For security to improve, Matwyshyn says that the incentive structure that exists among U.S. retailers, banks and credit card companies needs to change. One reason the chip and PIN technology worked in Europe is that the relationship between banks and regulators is fundamentally different than the situation in the U.S. Regulators in Europe have more clout and a less adversarial relationship with bankers, and were able to position security technology as a way to improve customer service and lower costs, says Matwyshyn.
In the United States, however, regulators generally don’t have the ability to easily foist mandates regarding new technologies and architectures onto companies.
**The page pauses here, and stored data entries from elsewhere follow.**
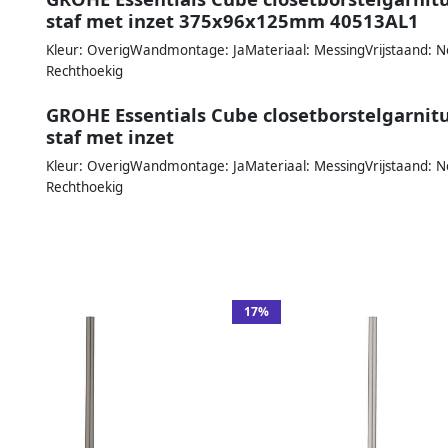
staf met inzet 375x96x125mm 40513AL1
Kleur: OverigWandmontage: JaMateriaal: MessingVrijstaand: N
Rechthoekig
GROHE Essentials Cube closetborstelgarn
staf met inzet
Kleur: OverigWandmontage: JaMateriaal: MessingVrijstaand: N
Rechthoekig
17%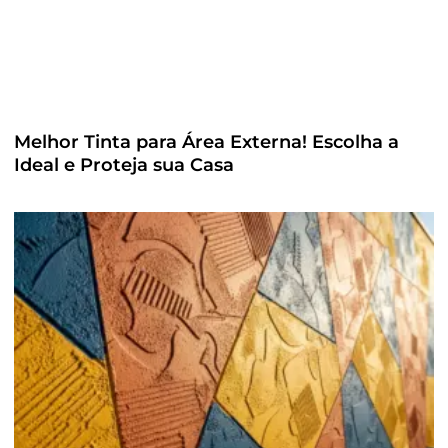
Melhor Tinta para Área Externa! Escolha a
Ideal e Proteja sua Casa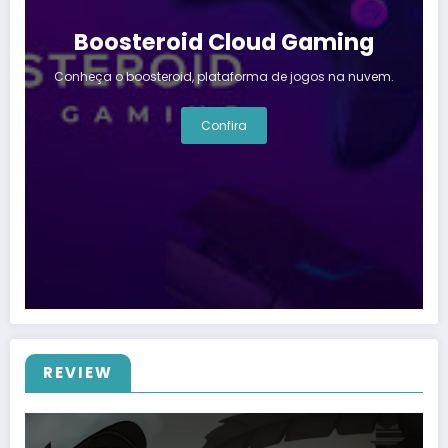
Boosteroid Cloud Gaming
Conheça o boosteroid, plataforma de jogos na nuvem.
Confira
REVIEW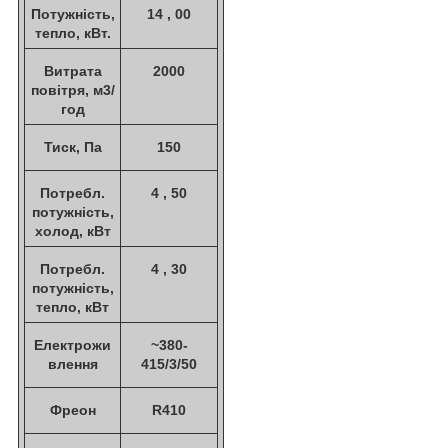
Потужність,
14 , 00
тепло, кВт.
Витрата
2000
повітря, м3/
год
Тиск, Па
150
Потребл.
4 , 50
потужність,
холод, кВт
Потребл.
4 , 30
потужність,
тепло, кВт
Електрожи
~380-
влення
415/3/50
Фреон
R410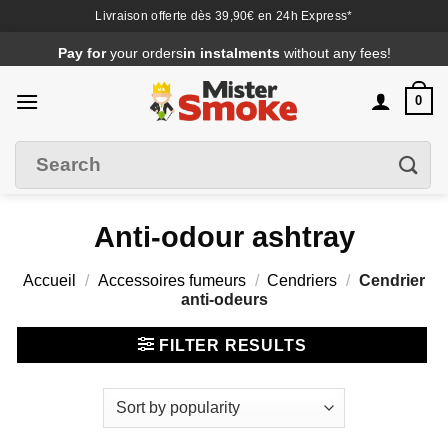
Livraison offerte dès 39,90€ en 24h Express*
Passer
Pay for
your orders
in instalments
without any fees!
au
contenu
0
Search
Filter
for
:
Anti-odour ashtray
Accueil
/
Accessoires fumeurs
/
Cendriers
/
Cendrier
anti-odeurs
FILTER RESULTS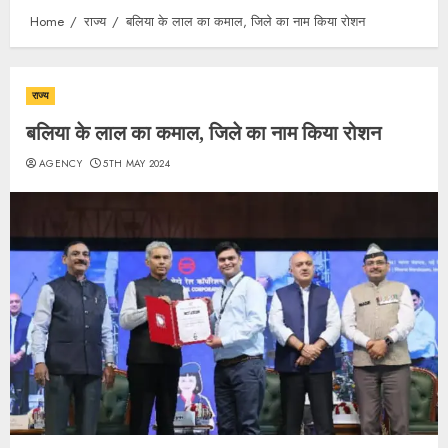
Home
राज्य
बलिया के लाल का कमाल, जिले का नाम किया रोशन
राज्य
बलिया के लाल का कमाल, जिले का नाम किया रोशन
AGENCY
5TH MAY 2024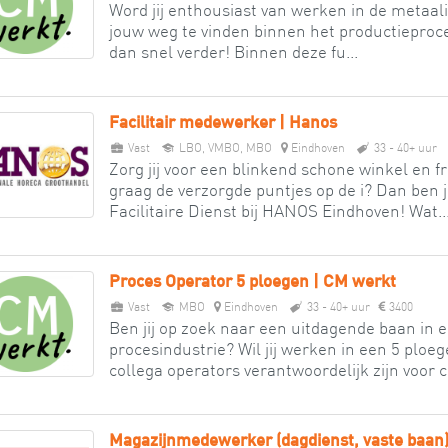
Word jij enthousiast van werken in de metaalin
jouw weg te vinden binnen het productieproce
dan snel verder! Binnen deze fu...
Facilitair medewerker | Hanos
Vast
LBO, VMBO, MBO
Eindhoven
33 - 40+ uur
Zorg jij voor een blinkend schone winkel en fr
graag de verzorgde puntjes op de i? Dan ben 
Facilitaire Dienst bij HANOS Eindhoven! Wat..
Proces Operator 5 ploegen | CM werkt
Vast
MBO
Eindhoven
33 - 40+ uur
3400
Ben jij op zoek naar een uitdagende baan in
procesindustrie? Wil jij werken in een 5 plo
collega operators verantwoordelijk zijn voor c
Magazijnmedewerker (dagdienst, vaste baan)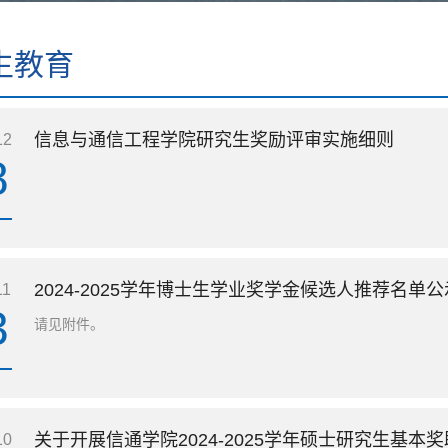
生教育
信息与通信工程学院研究生奖励评审实施细则
12
8
2024-2025学年博士生学业奖学金候选人推荐名单公
11
3
请见附件。
关于开展信通学院2024-2025学年硕士研究生基本奖
10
The argument against chip and PIN technology is focused on the cost of implementation and the massive administrative task of issuing new cards. “[European] banks saw promise, but EU regulators gave a nudge. Regulators don’t nudge here,” Matwyshyn states.
In addition, the determination of liability after a breach needs to be considered, she notes. If a company is proactive with security and can prove that it is using state-of-the-art technology, the firm should have an easier time with regulators and a stronger defense against any lawsuits that emerge. “The compromised entity has to convince the court and regulators that it acted reasonably,” Matwyshyn says, adding that the opposite side of that equation would be stiffer punishment for a company that scrimped on security and chose to allocate resources elsewhere.
“There are a lot of areas of infrastructure where we broadly lag in the U.S. How far behind we are in security varies by company, but most places are more lax than we would hope,” adds Bell. “However far behind we think we are compared to cyber-criminals, we’re probably even farther behind.”